-- Records start --
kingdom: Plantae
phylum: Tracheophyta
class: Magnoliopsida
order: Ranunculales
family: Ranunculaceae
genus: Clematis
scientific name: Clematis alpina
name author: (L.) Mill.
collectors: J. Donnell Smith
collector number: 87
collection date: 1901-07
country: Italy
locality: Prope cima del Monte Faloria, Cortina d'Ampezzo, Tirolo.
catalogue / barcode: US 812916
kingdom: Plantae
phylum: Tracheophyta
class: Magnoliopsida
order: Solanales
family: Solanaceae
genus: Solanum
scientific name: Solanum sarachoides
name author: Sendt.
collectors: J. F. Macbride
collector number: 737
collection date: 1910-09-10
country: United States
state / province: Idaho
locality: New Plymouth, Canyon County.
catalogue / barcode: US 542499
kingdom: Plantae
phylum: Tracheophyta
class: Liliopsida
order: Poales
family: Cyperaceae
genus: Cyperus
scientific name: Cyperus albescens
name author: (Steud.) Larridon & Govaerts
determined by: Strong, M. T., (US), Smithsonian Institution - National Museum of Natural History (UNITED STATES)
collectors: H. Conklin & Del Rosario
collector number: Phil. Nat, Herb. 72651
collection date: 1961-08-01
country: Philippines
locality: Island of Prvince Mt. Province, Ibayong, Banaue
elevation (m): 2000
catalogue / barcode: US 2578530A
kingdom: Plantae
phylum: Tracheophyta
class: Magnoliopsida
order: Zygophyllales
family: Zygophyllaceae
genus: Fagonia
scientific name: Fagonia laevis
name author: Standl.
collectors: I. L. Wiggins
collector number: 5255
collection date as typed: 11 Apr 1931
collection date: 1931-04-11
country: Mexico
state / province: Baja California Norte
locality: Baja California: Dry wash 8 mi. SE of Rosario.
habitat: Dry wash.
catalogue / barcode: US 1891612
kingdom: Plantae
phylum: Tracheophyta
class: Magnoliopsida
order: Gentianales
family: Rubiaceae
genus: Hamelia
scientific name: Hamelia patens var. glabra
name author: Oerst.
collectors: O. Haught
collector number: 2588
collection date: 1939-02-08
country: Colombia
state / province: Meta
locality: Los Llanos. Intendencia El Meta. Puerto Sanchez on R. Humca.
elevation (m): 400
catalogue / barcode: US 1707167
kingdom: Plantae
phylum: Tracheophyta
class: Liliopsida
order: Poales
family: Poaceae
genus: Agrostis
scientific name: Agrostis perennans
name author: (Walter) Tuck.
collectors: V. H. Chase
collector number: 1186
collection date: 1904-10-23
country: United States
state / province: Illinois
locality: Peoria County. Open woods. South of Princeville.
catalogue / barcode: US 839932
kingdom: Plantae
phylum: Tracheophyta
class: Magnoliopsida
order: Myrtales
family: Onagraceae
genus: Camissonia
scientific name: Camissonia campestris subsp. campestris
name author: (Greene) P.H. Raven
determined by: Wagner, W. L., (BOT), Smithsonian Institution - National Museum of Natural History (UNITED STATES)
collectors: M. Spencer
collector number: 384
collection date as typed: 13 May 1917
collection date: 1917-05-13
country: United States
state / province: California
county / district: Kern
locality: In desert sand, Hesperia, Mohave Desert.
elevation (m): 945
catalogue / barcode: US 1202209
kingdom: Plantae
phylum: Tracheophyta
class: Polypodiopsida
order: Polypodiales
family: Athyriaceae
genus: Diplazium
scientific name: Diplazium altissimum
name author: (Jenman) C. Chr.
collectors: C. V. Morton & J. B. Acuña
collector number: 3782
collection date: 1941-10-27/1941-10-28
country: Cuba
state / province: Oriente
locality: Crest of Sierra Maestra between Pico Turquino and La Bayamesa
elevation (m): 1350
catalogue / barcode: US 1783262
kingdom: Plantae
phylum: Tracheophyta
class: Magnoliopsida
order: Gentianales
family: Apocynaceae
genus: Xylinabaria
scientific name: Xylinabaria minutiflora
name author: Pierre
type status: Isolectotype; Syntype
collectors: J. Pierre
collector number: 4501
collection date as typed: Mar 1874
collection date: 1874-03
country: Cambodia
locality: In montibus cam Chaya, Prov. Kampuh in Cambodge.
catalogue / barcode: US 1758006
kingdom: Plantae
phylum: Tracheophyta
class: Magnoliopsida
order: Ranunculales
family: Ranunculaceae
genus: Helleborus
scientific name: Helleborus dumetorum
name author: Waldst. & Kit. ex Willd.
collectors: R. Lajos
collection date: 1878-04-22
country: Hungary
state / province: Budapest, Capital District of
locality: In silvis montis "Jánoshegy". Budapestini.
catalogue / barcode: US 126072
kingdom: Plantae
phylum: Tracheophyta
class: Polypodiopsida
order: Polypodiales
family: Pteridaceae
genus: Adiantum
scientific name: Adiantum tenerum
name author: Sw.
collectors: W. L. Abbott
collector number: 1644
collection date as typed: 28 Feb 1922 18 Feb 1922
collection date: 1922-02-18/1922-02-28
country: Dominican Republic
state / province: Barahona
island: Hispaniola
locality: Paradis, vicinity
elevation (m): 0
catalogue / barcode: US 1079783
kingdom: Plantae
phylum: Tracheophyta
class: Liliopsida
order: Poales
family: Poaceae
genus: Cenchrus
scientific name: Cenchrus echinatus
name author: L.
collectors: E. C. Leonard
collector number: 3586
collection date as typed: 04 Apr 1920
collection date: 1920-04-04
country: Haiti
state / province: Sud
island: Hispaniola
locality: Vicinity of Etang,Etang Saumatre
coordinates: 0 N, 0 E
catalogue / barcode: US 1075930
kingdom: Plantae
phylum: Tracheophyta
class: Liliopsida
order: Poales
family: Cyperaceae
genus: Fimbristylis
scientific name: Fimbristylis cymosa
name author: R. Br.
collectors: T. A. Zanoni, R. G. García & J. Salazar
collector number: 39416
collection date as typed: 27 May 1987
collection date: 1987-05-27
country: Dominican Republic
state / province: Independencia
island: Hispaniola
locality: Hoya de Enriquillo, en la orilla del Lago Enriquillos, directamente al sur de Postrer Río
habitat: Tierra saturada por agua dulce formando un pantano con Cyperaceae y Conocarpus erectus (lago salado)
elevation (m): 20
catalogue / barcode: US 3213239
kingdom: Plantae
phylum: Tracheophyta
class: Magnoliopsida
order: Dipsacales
-- Records end --
Exercise goal:
Update the lines from the one with "locality: In silvis" up to and including the one with "collection date: 1922-02-18/1922-02-28". Reproduce only those lines, with "name author" changed to "authority" and everything else unchanged.

Response for this exercise:
locality: In silvis montis "Jánoshegy". Budapestini.
catalogue / barcode: US 126072
kingdom: Plantae
phylum: Tracheophyta
class: Polypodiopsida
order: Polypodiales
family: Pteridaceae
genus: Adiantum
scientific name: Adiantum tenerum
authority: Sw.
collectors: W. L. Abbott
collector number: 1644
collection date as typed: 28 Feb 1922 18 Feb 1922
collection date: 1922-02-18/1922-02-28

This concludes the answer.